A few years ago, Americans discovered Finland's best-kept postpartum secret: the Finnish Baby Box. For the last 75 years, expectant parents there receive baby starter kits in the mail: onesies, snowsuits, PJs, and other baby stuff inside a sturdy cardboard box that is lined with a mattress and bedding.
We swooned. We envied. We wished we had thought of it.
Well, the people behind California-based The Baby Box Co. did think of something, and now they're set to launch a universal baby box program designed to reduce Sudden Unexpected Infant Death and improve family healthcare. They've joined forces with New Jersey's Child Fatality and Near Fatality Review Board to distribute roughly 105,000 free boxes to expecting parents in the state this year.

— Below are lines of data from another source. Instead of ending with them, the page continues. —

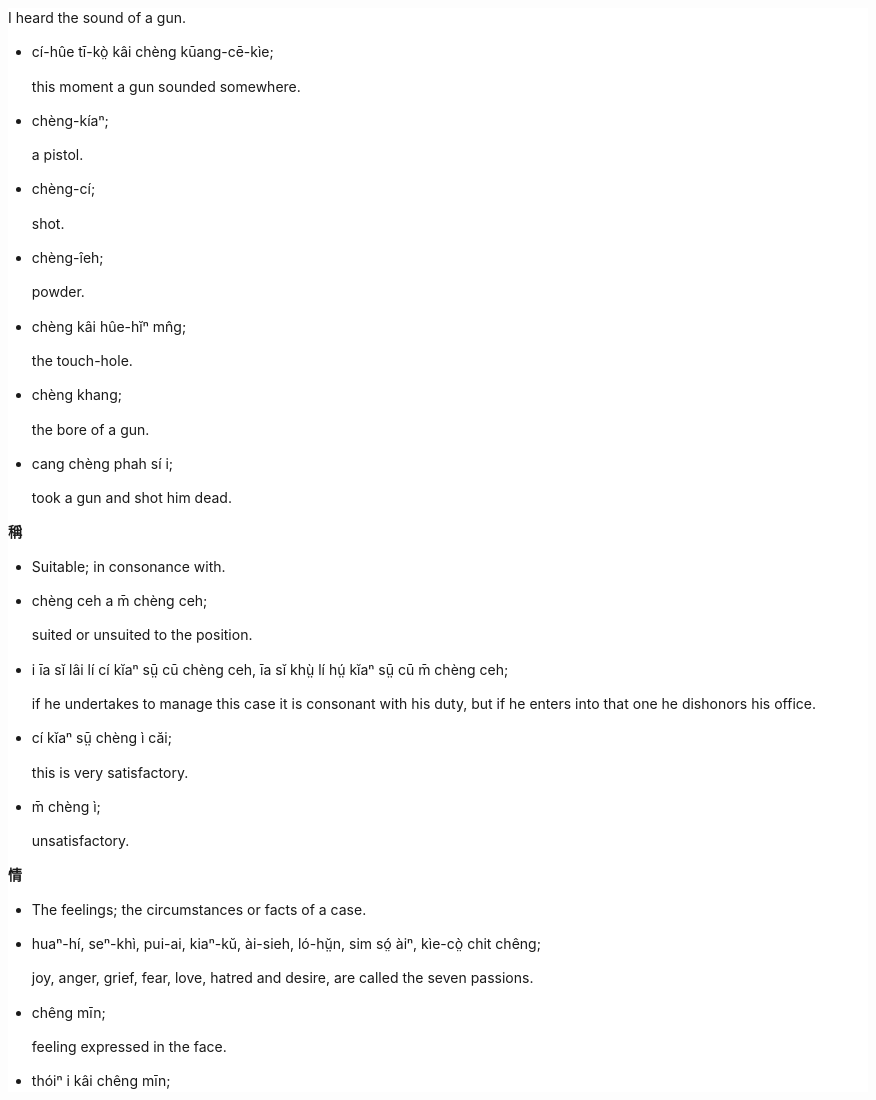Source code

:   I heard the sound of a gun.

- cí-hûe tī-kò̤ kâi chèng kūang-cē-kìe;

  this moment a gun sounded somewhere.

- chèng-kíaⁿ;

  a pistol.

- chèng-cí;

  shot.

- chèng-îeh;

  powder.

- chèng kâi hûe-hĭⁿ mn̂g;

  the touch-hole.

- chèng khang;

  the bore of a gun.

- cang chèng phah sí i;

  took a gun and shot him dead.

**稱**
- Suitable; in consonance with.

- chèng ceh a m̄ chèng ceh;

  suited or unsuited to the position.

- i īa sĭ lâi lí cí kĭaⁿ sṳ̄ cū chèng ceh, īa sĭ khṳ̀ lí hṳ́ kĭaⁿ sṳ̄ cū m̄ chèng ceh;

  if he undertakes to manage this case it is consonant with his duty, but if he enters into that one he dishonors his office.

- cí kĭaⁿ sṳ̄ chèng ì căi;

  this is very satisfactory.

- m̄ chèng ì;

  unsatisfactory.

 

**情**
- The feelings; the circumstances or facts of a case.

- huaⁿ-hí, seⁿ-khì, pui-ai, kiaⁿ-kŭ, ài-sieh, ló-hṳ̆n, sim só̤ àiⁿ, kìe-cò̤ chit chêng;

  joy, anger, grief, fear, love, hatred and desire, are called the seven passions.

- chêng mīn;

  feeling expressed in the face.

- thóiⁿ i kâi chêng mīn;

Their industrial-strength cardboard boxes, distributed at Cooper University Healthcare and Southern New Jersey Perinatal Cooperative, double as a bassinet and include all essentials to care for baby: a firm mattress and fitted sheet, a waterproof cover, baby wipes, nipple cream, breast pads, a onesie and an activity cart.
According to CEO and co-founder Jennifer Clary, the Baby Box Co. originally started as a gifting concept for baby showers. But after visiting Finland and discovering their low infant mortality rate, the company decided to repackage their gift into an educational presentation for new parents.
Before receiving a box, expecting parents and those with infants younger than 3 months must first complete the Baby Box University, an online parenthood preparedness course. The program lasts 10 to 15 minutes and is followed by a short quiz on childcare and Sudden Infant Death Syndrome prevention. Those hoping to bring home a box must provide a certificate of completion and valid contact information.
The Centers for Disease Control and Prevention predicts around 3,500 newborn deaths from Sudden Unexpected Infant Deaths and other sleep-related deaths in the U.S. each year. In New Jersey last year, 93 percent of infant fatalities were related to sleep and sleep environments associated with SUID. Organizers believe that educating parents on certain sleeping dangers—and holding them accountable—will encourage parents to make better choices when it comes to caring for their newborn.
Dr. Kathryn McCans, an emergency department physician at Cooper University Healthcare and chairwoman of the review board, recently shared her experience with SUID cases in New Jersey.
"Every year we review instances in which infants die suddenly and unexpectedly. In a significant proportion of these deaths, an unsafe sleep circumstance is a contributing factor."
Though it is tempting to cuddle in bed with a newborn, the guidelines submitted by the U.S. Department of Health and Human Services suggest otherwise. The safest sleep place for a baby is on a firm mattress, positioned on their back, with no loose items nearby (e.g., bedding, crib bumpers, pillows and soft toys). Additionally, parents should dress infants in a one-piece sleeper and never allow them to sleep in an adult bed, chair or couch with another person.
Though the Garden State was the first in the country to offer baby boxes, it hasn't taken long for others to follow suit. In an October 2016 blog post, organizers in San Francisco partnered with local organizations and distribution centers to add their name to the list.
Surely, the rest of the U.S. will not be far behind.